However, collecting all the necessary data requires time-consuming measurements and analytical methods. On top of that, measuring impedance has only been possible in a resting state so far. It can typically take as much as 20 minutes before the data needed to characterize the battery is ready and available.

Fraunhofer IFAM engineers developed dynamic impedance spectroscopy technology, which makes it possible to calculate measurements in real time. It provides a detailed, accurate and in-depth picture of what is going on inside a battery. It’s faster and more accurate than alternative methods.

“Dynamic impedance spectroscopy opens up new possibilities for optimizing battery management, thereby extending the batteries’ lifespan,” says Hermann Pleteit, Ph.D., a Fraunhofer scientist who is leading the R&D project. “It also paves the way for these batteries to be used in safety-critical applications.”

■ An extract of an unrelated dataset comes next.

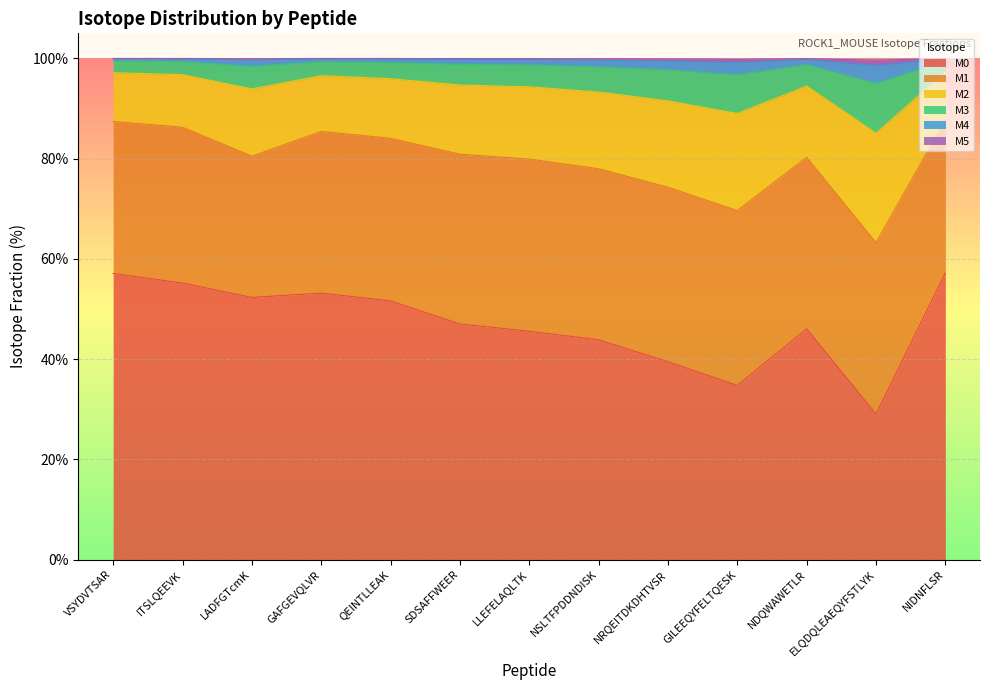

Which category has the lowest value in the M0 series?

ELQDQLEAEQYFSTLYK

The discharging or charging current is overlaid by a multi-frequency test signal. The different frequencies make it possible to draw conclusions regarding the status of certain components or processes inside the battery. The response signal from the current and voltage is measured up to 1 million times a second.

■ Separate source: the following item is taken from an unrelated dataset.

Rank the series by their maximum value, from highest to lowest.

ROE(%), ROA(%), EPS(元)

All of the data from the high-resolution measurement method flows into a data processing system that is running at the same time. A software program uses this information to calculate the evolution of the impedance values and then make inferences concerning the state of the relevant battery cell.

To obtain results in real time in spite of the vast volume of data generated by the high-resolution measurements, Pleteit and his colleagues devised a clever trick: “We developed algorithms that significantly reduce the volume of data before the analysis without dropping relevant information,” he explains. “In line with these advances, real-time control of all aspects of the battery’s state through impedance spectroscopy offers significant advantages.”

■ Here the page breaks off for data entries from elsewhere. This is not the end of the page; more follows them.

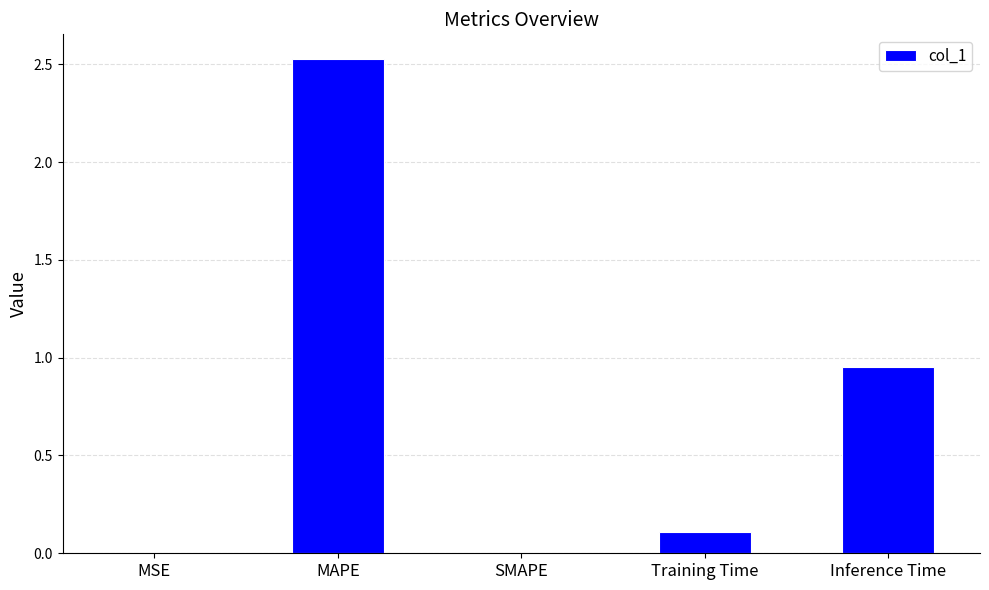

What is the sum of all values?

3.6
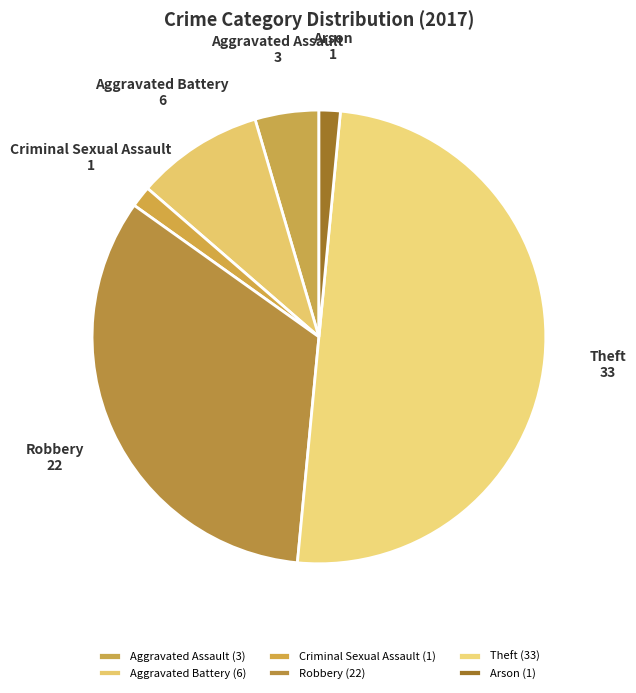

Do Robbery and Aggravated Battery together represent more than half of the pie?

No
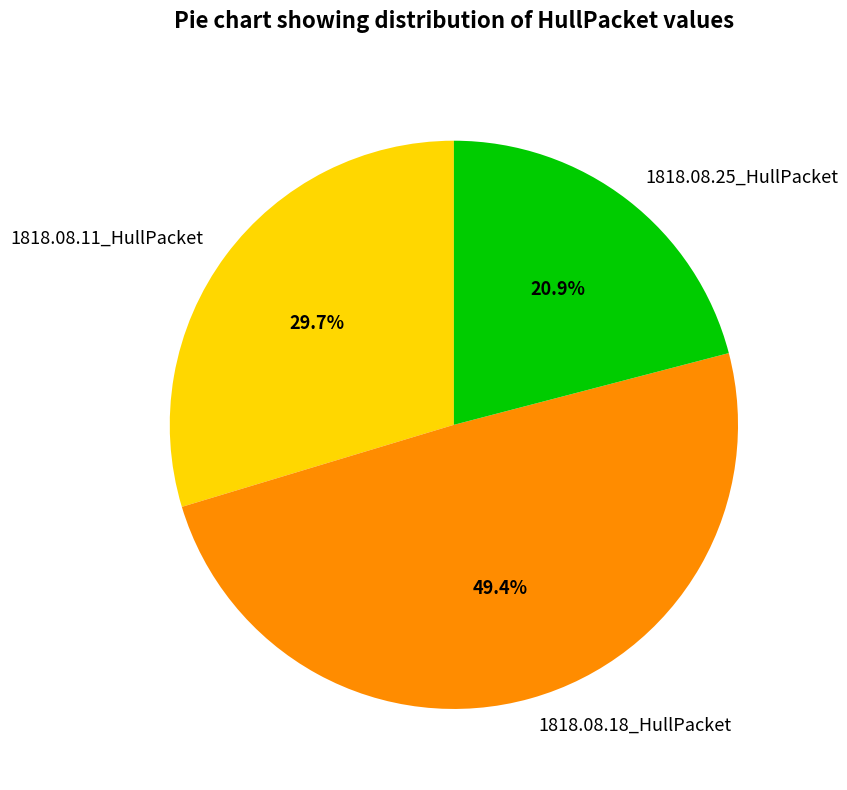

Is it true that 1818.08.18_HullPacket is 63% of the pie?

False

According to Pleteit, battery management systems can use the impedance data to immediately register when a cell becomes locally overheated while driving. Then, they simply turn that cell off or reduce the power. This eliminates the need for conventional temperature sensors, which are placed on the outside of the battery cell and register thermal issues with a delay.

“There are also advantages to EV chargers,” claims Pleteit. “For example, this technology could be used to decide between extra-fast charging and charging that is slower, but also reduces battery wear.

“During a brief pause at a rest stop, the battery management system charges the battery quickly, while also ensuring that there are no dangerous temperature spikes and the internal components are not unduly stressed,” says Pleteit. “If the vehicle is plugged into a charger for several hours, the management system charges the battery slowly to reduce wear and extend its lifespan.”

Impedance spectroscopy technology can be used with a variety of chemistries, including lithium-ion, lithium-sulfur, sodium-ion and solid-state batteries.